Associate professor brings positive energy to ECTET courses

A. Sue Weisler

Steven Ciccarelli is being honored with a 2018 Eisenhart Award for Excellence in Teaching.

Steven Ciccarelli’s course in DC Circuits—about understanding energy flow through electronic devices—is a lot like his teaching style—direct and energetic with positive results.

As associate professor in the electrical engineering technology program, and an RIT alumnus, Ciccarelli brings to the classroom a rich mix of industry experience in analog/RF circuit design and wireless communications. For this work and its results, he is being honored with a 2018 Eisenhart Award for Outstanding Teaching.

Ciccarelli participated in different teaching workshops and learning communities when he saw that the “lecture-homework-figure it out on your own” paradigm was becoming outdated.

“When I began, I taught the way I was taught, which was mostly lecture, not a lot of feedback from students, and it seemed to work out OK,” said Ciccarelli. “But people learn more by doing, by engaging with other people, so I changed my teaching techniques over the years.”  

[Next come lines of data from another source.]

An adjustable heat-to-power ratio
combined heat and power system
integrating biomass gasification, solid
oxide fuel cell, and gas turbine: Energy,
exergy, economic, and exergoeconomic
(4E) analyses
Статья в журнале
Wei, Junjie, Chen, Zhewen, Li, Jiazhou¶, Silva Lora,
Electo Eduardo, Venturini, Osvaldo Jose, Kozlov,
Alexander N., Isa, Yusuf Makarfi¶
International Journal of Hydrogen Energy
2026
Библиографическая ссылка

His courses for first- and second-year engineering technology students changed from predominantly lecture to a combination of mini-lectures, in-class problem-solving and team projects. He teaches foundational courses in circuit design and electronics as well as communications and digital signal processing.

Engineering education is continuing to shift from traditional lecture to more active learning collaborations among faculty and students, and one part of those collaborations includes peer learning. Several of Ciccarelli’s upper-level students who mastered topics and had been trained in teaching techniques work with him as teaching assistants for labs and recitations. Groups stay on task, and additional mentors are always available. This strategy is reaping results in increased learning and retention. And for teaching assistants who aspire to follow in Ciccarelli’s footsteps in the classroom, they have subject-matter knowledge and teaching experience that could influence future classes of engineers.

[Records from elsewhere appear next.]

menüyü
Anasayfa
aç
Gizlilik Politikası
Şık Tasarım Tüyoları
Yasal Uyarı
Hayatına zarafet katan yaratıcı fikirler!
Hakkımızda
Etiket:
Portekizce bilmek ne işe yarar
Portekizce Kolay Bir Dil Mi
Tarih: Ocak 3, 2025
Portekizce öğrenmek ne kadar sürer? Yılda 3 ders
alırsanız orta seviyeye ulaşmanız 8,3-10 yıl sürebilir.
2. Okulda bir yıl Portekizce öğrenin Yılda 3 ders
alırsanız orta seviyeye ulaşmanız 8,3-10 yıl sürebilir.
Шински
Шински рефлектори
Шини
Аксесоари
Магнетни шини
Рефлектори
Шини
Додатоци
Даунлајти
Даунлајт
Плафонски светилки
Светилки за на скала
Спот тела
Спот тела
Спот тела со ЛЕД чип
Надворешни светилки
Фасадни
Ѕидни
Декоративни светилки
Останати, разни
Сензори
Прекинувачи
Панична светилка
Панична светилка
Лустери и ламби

His continual improvement in the classroom extends to his own education. This year, Ciccarelli plans to complete his Ph.D. through the University of Buffalo’s Curriculum, Instruction and the Science of Learning Program. His dissertation research about effective teams was based on interactions he observed in his courses. Instead of pairing students in labs, a traditional practice, Ciccarelli routinely places four students together. During each session, he assigns different roles so that students learn alternate responsibilities and how different ideas and skills contribute to problem-solving. This approach helped students best in meeting learning objectives.

“It was an eye opener,” he said. The results were presented to engineering and engineering technology faculty at the American Society of Engineering Education conference last spring. “Sometimes you can see clearly when students get it, that they understand the material. Others, you may need to go back and forth a few times asking questions and probing for solutions before they get it,” Ciccarelli said. “When they have that ‘ah-ha’ moment, I feel like I’ve accomplished something. It lights me up.”